◆ **Your objective**
From the line that contains "scroll(409, 286, left, 2)" down to the final line below, please repeat each line exactly and nothing more, with no pictures.

◆ **Data excerpts**
......

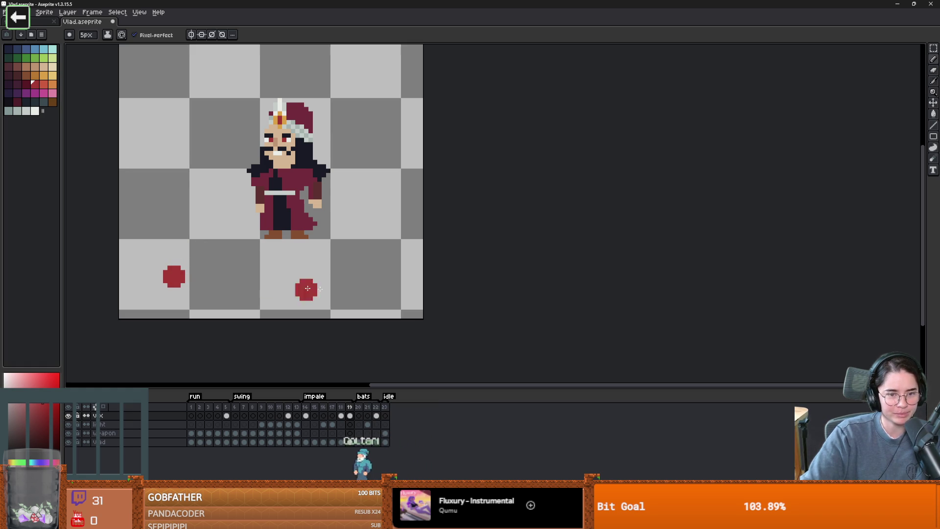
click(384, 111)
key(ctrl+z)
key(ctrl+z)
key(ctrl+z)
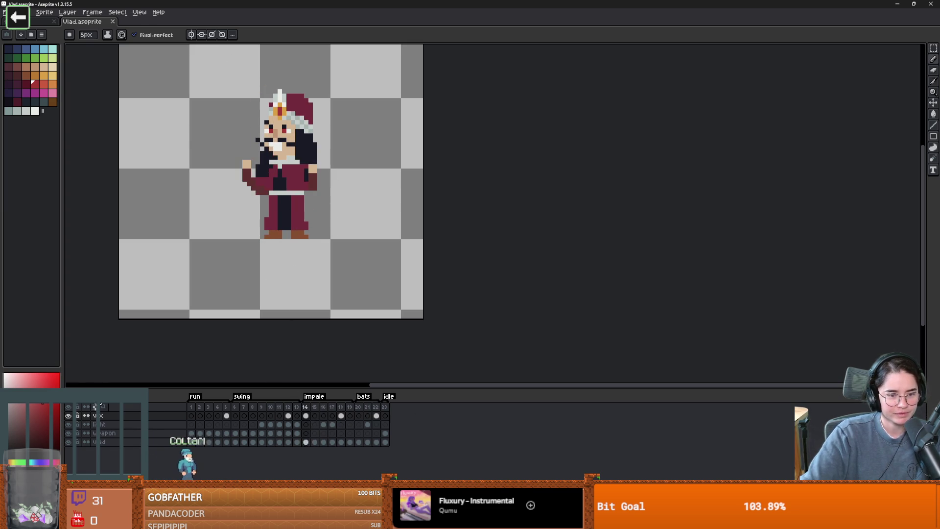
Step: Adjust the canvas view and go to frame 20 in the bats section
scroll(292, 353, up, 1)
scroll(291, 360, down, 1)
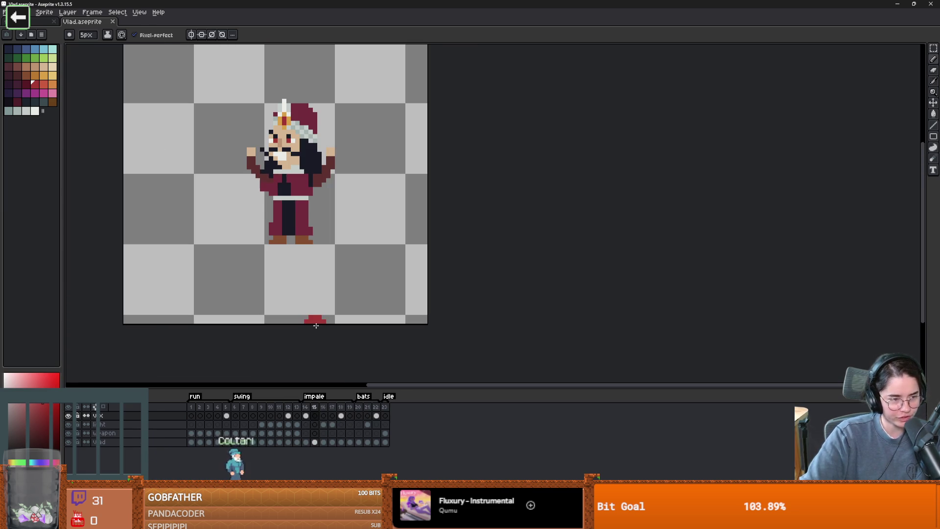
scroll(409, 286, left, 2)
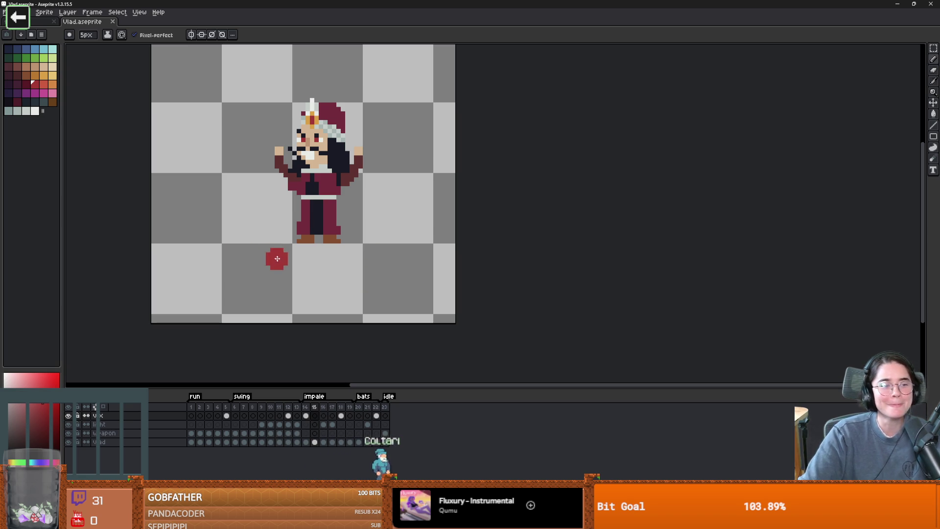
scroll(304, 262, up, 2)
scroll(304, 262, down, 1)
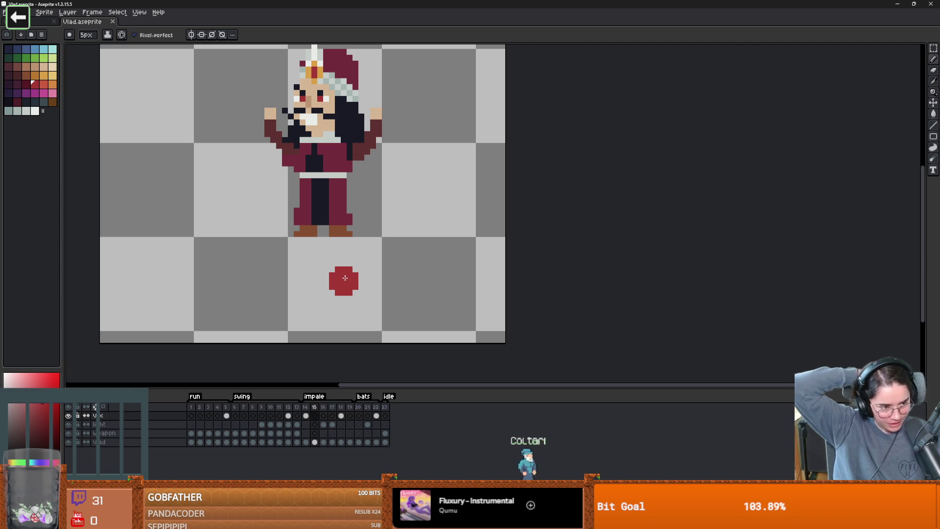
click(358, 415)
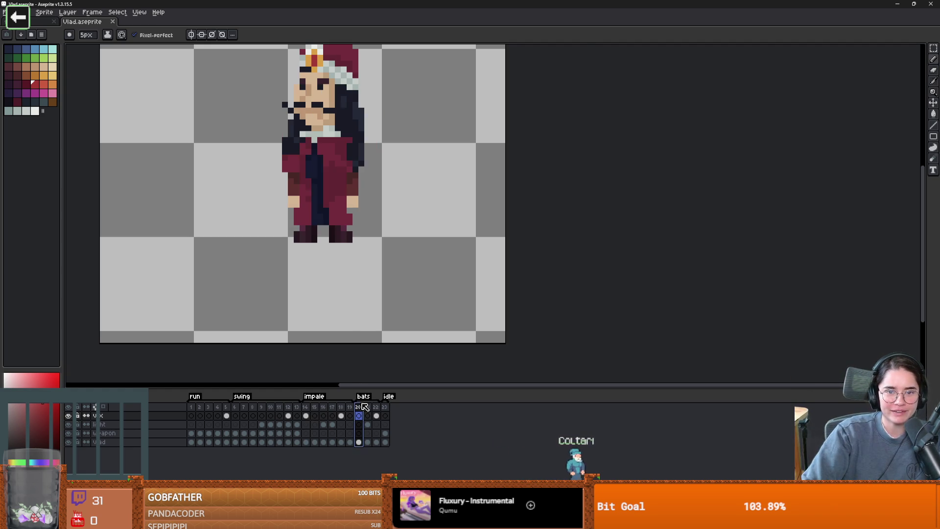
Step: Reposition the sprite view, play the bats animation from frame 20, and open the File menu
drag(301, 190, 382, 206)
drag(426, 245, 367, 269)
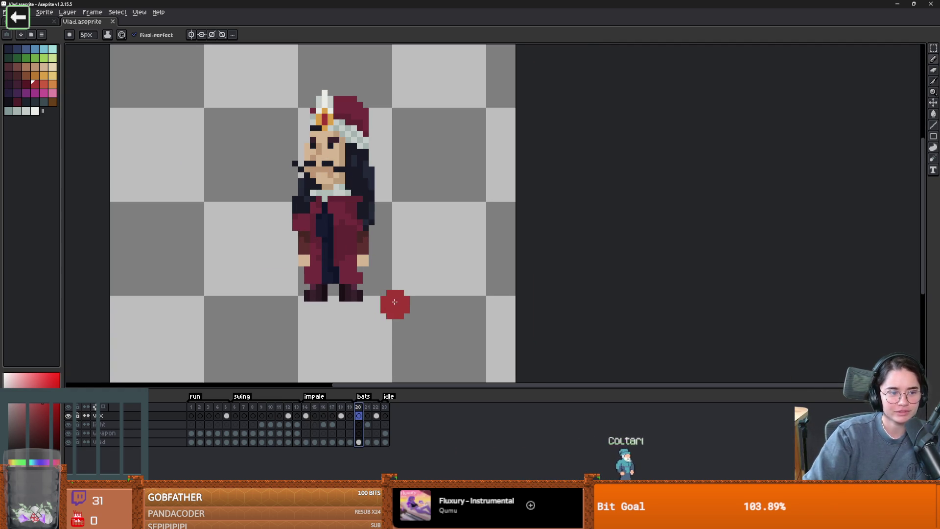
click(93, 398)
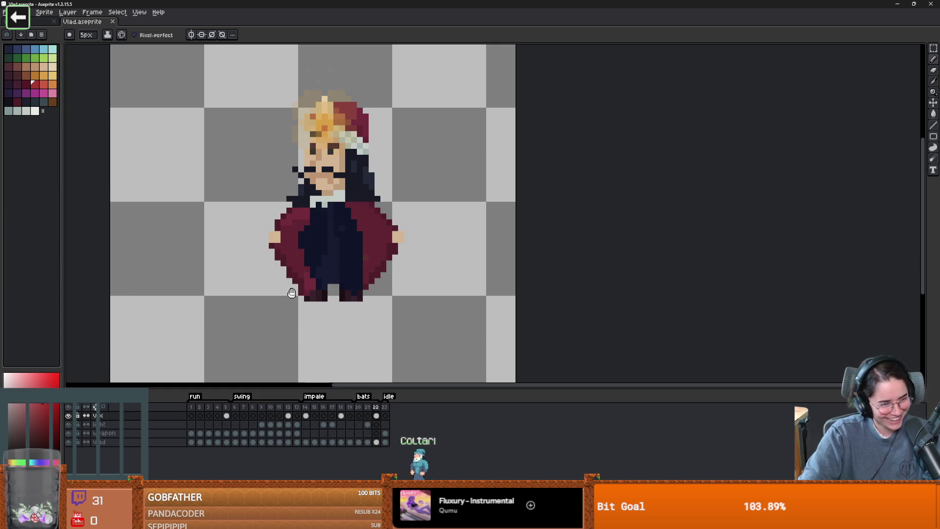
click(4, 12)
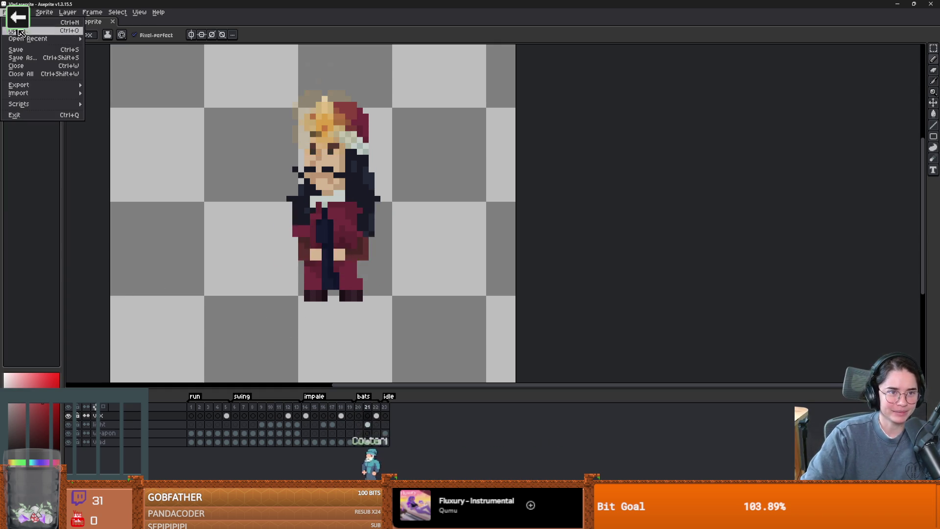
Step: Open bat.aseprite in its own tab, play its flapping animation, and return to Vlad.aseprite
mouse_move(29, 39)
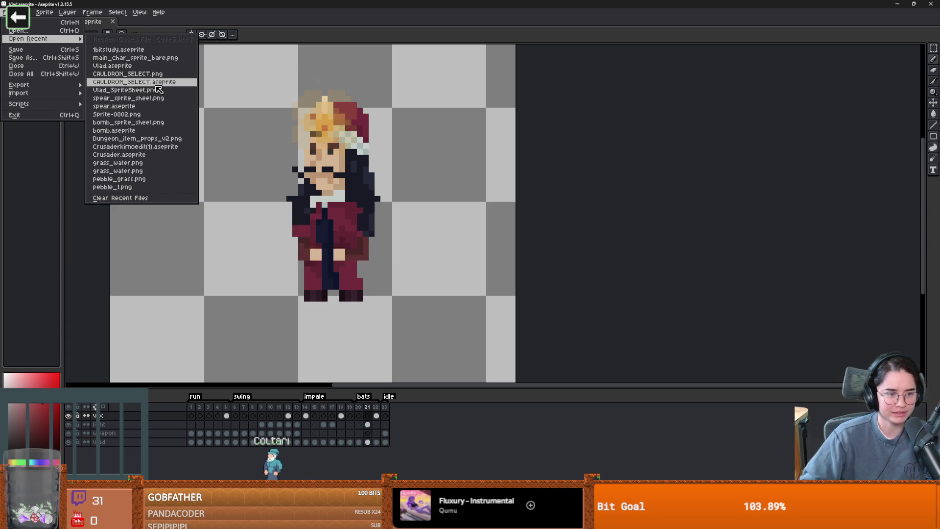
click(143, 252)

......

◆ **Finished task**
scroll(409, 286, left, 2)
scroll(304, 262, up, 2)
scroll(304, 262, down, 1)
click(358, 415)
Step: Reposition the sprite view, play the bats animation from frame 20, and open the File menu
drag(301, 190, 382, 206)
drag(426, 245, 367, 269)
click(93, 398)
click(4, 12)
Step: Open bat.aseprite in its own tab, play its flapping animation, and return to Vlad.aseprite
mouse_move(29, 39)
click(143, 252)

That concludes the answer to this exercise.